# Amana furnace, no heat, red light blinks 3 times, fan works.



## azjost (Apr 9, 2008)

Amana Gas Furnace. Furnace blower appears to work, but no heat. 3 Blinking red lights. I googled this, someone said 3 lights can mean:

1. The exterior vent pipe is blocked.
2. The pressure switch is bad or wired wrong
3. The ventor is clogged or jammed.

Attempted some cleaning with shop vac to see if there was an obstruction. When shop vac was stuck into exhaust vent pipe, the furnace kicks on. As soon as I take it out, it shuts off. Not sure what the problem is, but I would like it resolved today if I can possibly do it. 

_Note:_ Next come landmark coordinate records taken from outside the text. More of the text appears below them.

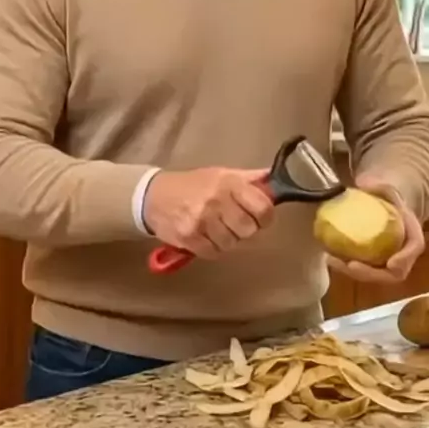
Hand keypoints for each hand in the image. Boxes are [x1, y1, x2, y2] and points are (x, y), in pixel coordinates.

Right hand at [143, 167, 273, 259]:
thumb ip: (249, 179)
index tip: (260, 218)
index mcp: (229, 183)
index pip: (263, 207)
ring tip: (218, 230)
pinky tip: (206, 237)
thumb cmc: (193, 185)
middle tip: (236, 225)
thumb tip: (274, 179)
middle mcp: (217, 201)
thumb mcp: (221, 174)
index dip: (266, 217)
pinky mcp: (189, 237)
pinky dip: (213, 249)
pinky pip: (214, 253)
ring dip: (228, 240)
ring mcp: (202, 220)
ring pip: (232, 244)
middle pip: (249, 230)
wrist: (154, 196)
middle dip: (245, 230)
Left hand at [327, 175, 424, 284]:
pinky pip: (359, 269)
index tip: (391, 264)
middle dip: (371, 273)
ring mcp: (385, 261)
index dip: (404, 259)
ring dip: (352, 272)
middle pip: (392, 273)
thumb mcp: (386, 188)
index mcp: (411, 234)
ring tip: (332, 259)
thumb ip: (379, 185)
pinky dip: (344, 265)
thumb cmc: (387, 197)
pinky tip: (328, 255)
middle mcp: (401, 253)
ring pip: (373, 275)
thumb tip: (363, 184)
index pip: (414, 248)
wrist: (381, 203)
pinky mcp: (369, 263)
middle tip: (350, 265)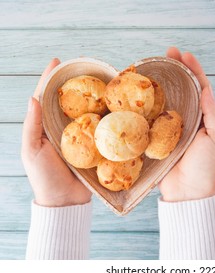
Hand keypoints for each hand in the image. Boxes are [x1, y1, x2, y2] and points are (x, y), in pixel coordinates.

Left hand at [21, 58, 91, 206]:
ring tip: (102, 83)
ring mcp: (80, 136)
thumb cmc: (44, 177)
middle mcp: (63, 128)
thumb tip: (33, 98)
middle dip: (75, 83)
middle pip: (69, 100)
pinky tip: (113, 107)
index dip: (51, 78)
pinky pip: (100, 128)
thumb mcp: (32, 151)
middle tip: (85, 68)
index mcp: (46, 127)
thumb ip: (32, 126)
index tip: (58, 61)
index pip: (47, 97)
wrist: (65, 200)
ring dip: (93, 97)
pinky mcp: (94, 146)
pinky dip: (105, 116)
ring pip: (87, 111)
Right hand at [159, 47, 214, 201]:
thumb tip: (206, 89)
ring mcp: (173, 127)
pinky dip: (150, 102)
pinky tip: (143, 91)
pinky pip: (154, 116)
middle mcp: (190, 119)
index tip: (186, 55)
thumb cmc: (207, 167)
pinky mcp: (159, 136)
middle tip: (168, 53)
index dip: (194, 70)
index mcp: (206, 118)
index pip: (201, 88)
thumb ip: (212, 114)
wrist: (189, 192)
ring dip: (163, 82)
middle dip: (177, 70)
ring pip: (168, 99)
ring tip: (155, 65)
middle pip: (183, 89)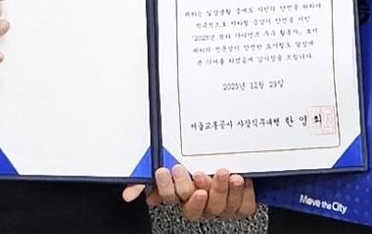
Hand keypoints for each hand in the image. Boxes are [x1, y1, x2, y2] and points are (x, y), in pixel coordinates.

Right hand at [122, 165, 255, 219]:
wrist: (237, 164)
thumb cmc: (202, 164)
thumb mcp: (175, 167)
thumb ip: (149, 180)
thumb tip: (128, 194)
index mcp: (184, 196)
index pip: (171, 198)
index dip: (169, 188)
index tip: (167, 171)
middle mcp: (202, 204)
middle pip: (194, 205)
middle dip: (196, 188)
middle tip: (197, 172)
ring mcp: (221, 207)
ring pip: (220, 206)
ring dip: (221, 190)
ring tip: (224, 173)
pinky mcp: (241, 206)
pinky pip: (243, 205)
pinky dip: (243, 193)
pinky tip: (241, 179)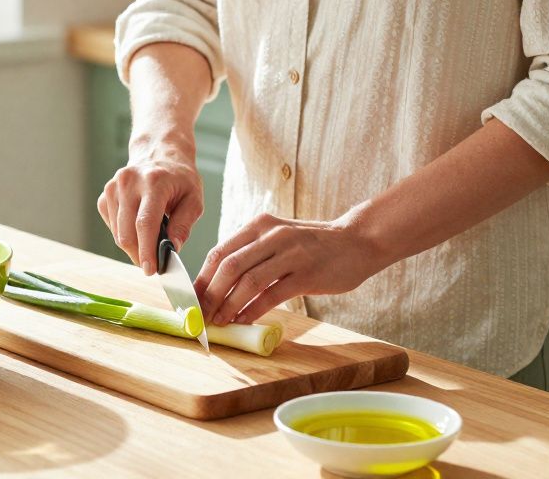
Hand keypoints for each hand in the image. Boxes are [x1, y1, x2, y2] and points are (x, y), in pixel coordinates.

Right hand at [97, 136, 202, 274]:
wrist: (159, 153)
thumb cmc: (180, 179)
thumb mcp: (194, 199)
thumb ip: (184, 225)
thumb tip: (172, 249)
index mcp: (154, 182)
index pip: (145, 223)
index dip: (146, 250)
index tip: (151, 270)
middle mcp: (128, 182)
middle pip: (126, 232)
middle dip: (139, 254)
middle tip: (153, 264)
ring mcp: (113, 188)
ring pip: (117, 233)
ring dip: (133, 246)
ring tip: (150, 241)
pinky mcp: (105, 195)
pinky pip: (112, 227)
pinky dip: (125, 234)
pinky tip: (138, 227)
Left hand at [193, 212, 388, 325]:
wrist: (357, 241)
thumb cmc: (313, 244)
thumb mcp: (278, 238)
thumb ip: (252, 254)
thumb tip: (219, 284)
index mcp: (259, 226)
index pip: (219, 252)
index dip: (201, 278)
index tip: (191, 299)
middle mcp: (271, 236)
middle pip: (228, 266)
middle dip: (210, 294)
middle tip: (201, 314)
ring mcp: (290, 254)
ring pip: (248, 281)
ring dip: (228, 305)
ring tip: (219, 321)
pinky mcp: (306, 273)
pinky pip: (272, 295)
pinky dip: (253, 310)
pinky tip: (243, 321)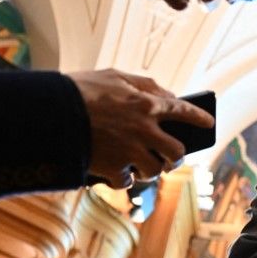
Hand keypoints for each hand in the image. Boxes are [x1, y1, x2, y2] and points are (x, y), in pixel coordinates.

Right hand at [68, 69, 214, 187]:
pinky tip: (119, 172)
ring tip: (144, 165)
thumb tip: (168, 94)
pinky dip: (124, 179)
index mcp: (147, 103)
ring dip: (151, 169)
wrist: (47, 113)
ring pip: (156, 170)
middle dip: (175, 155)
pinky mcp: (112, 167)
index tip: (209, 124)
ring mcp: (130, 151)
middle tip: (170, 156)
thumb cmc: (79, 90)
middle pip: (176, 151)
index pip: (184, 111)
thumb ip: (144, 84)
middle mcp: (145, 129)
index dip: (199, 118)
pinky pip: (127, 182)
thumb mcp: (113, 75)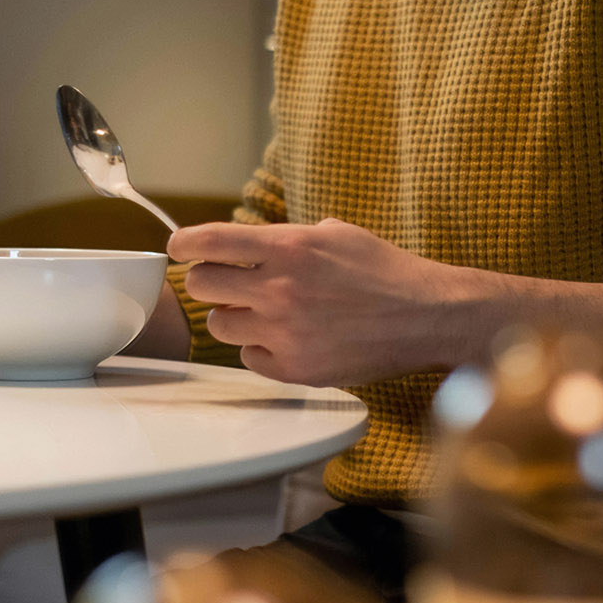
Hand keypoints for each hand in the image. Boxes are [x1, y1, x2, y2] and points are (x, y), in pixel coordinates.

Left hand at [167, 218, 479, 386]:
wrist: (425, 316)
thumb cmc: (383, 271)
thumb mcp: (334, 233)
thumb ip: (284, 238)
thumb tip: (240, 246)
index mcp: (289, 247)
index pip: (209, 241)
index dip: (183, 243)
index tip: (177, 247)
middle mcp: (280, 290)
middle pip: (201, 285)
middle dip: (208, 280)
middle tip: (224, 281)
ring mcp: (286, 333)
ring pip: (219, 325)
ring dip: (233, 315)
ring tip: (263, 311)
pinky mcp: (295, 369)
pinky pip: (248, 357)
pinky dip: (259, 347)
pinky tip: (286, 338)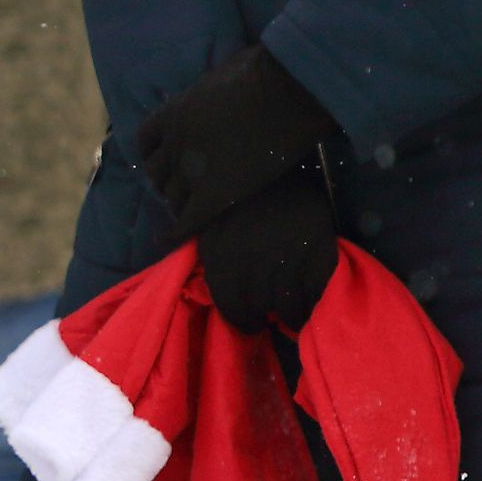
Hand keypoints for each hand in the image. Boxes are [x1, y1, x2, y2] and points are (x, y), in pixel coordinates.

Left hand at [135, 43, 338, 236]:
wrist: (291, 91)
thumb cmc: (267, 71)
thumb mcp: (221, 74)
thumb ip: (208, 91)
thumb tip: (214, 89)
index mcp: (173, 113)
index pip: (146, 140)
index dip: (153, 154)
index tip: (162, 160)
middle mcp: (175, 144)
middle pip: (156, 173)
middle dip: (165, 181)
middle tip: (179, 189)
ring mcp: (193, 171)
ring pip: (172, 199)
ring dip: (177, 205)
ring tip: (186, 211)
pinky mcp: (216, 194)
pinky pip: (188, 221)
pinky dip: (177, 233)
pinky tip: (173, 240)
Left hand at [195, 171, 338, 334]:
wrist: (280, 156)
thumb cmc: (241, 190)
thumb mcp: (209, 210)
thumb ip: (190, 234)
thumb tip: (163, 241)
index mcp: (220, 256)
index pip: (231, 306)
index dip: (242, 321)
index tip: (252, 324)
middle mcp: (250, 262)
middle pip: (260, 308)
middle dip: (267, 316)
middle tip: (274, 317)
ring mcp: (285, 256)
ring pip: (287, 306)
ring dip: (291, 315)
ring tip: (293, 314)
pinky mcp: (318, 248)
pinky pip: (317, 290)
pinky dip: (315, 302)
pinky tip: (312, 302)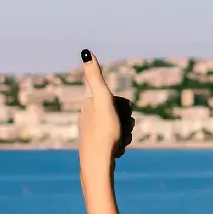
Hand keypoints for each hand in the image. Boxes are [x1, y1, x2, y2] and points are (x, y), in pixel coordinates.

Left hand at [78, 50, 134, 181]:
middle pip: (122, 115)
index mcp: (90, 104)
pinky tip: (115, 151)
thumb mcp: (102, 99)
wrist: (97, 163)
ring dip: (126, 135)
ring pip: (121, 129)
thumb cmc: (102, 131)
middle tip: (120, 132)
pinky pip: (117, 142)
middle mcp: (89, 117)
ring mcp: (93, 133)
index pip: (121, 101)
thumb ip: (94, 76)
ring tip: (118, 143)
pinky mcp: (98, 147)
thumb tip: (85, 50)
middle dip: (127, 123)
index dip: (125, 109)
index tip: (117, 117)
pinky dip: (120, 145)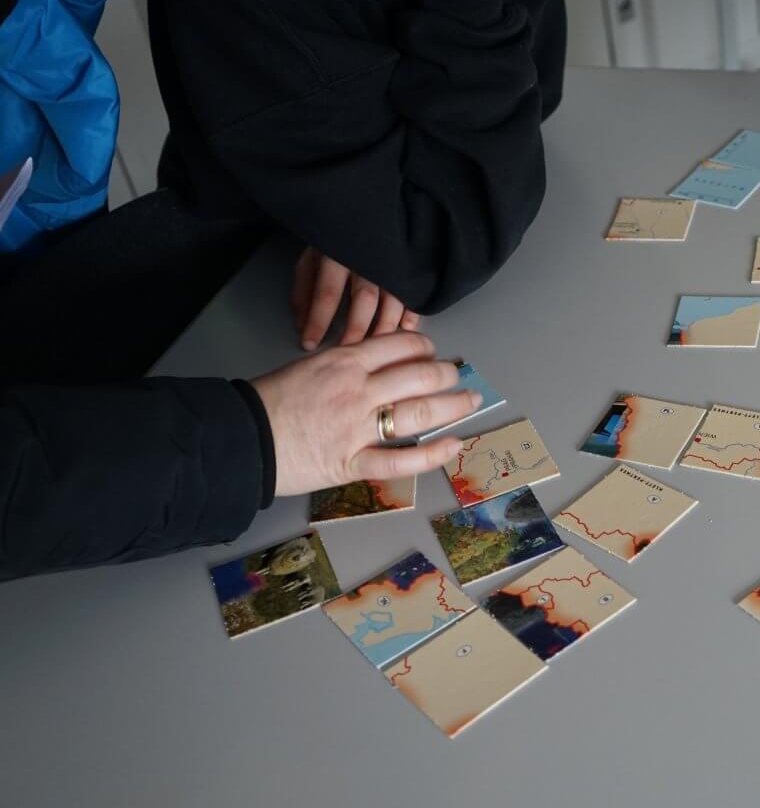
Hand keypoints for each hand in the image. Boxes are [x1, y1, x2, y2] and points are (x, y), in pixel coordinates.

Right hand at [251, 331, 479, 496]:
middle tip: (459, 378)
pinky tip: (454, 446)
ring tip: (470, 403)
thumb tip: (377, 366)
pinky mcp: (353, 462)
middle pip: (419, 376)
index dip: (424, 349)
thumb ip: (346, 366)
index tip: (433, 354)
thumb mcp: (309, 367)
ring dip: (452, 407)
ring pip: (419, 412)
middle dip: (447, 375)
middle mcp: (358, 391)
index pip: (399, 346)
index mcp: (345, 362)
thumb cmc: (268, 401)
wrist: (240, 437)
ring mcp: (358, 427)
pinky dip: (432, 454)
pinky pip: (401, 459)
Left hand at [292, 246, 419, 351]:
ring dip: (386, 327)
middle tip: (349, 351)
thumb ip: (304, 293)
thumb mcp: (311, 260)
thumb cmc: (335, 241)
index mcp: (337, 253)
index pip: (327, 293)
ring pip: (393, 298)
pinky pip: (414, 293)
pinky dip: (412, 312)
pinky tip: (406, 328)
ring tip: (376, 347)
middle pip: (364, 299)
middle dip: (357, 329)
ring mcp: (391, 263)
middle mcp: (366, 258)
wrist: (362, 214)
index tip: (310, 343)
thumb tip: (302, 326)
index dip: (318, 321)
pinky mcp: (408, 268)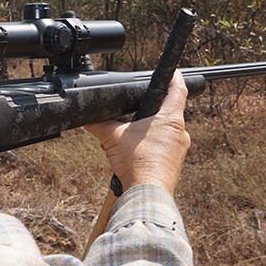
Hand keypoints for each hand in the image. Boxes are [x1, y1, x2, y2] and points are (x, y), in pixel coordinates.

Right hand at [84, 70, 190, 196]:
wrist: (147, 194)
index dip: (174, 78)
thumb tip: (86, 119)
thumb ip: (99, 124)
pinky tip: (139, 149)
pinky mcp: (174, 163)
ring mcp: (179, 149)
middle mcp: (180, 132)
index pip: (178, 90)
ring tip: (136, 130)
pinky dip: (154, 143)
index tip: (173, 72)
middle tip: (144, 103)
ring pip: (168, 130)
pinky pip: (166, 145)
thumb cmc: (137, 164)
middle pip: (171, 111)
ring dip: (154, 127)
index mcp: (170, 119)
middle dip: (156, 107)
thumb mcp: (113, 138)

If not, I'll call a pro, but since I'll be calling out of the phone book, I want to minimize the chance of being ripped off by at least seeming knowledgeable.

Thanks.


----------



## kok328 (Apr 9, 2008)

Sounds like the venter motor is not achieving enough volume to satisfy the required water columns for the pressure switch.

Pressure switch safety proofs come in all shapes and forms.
Sail switch, pressure switch, centrifugal dry contact switch, etc....).

Check the venter motor (not the blower motor) for proper operation.  If you have proper voltage to the motor but, it does not ramp up, you could have a bad/stuck motor and/or a bad motor capacitor (if applicable).


----------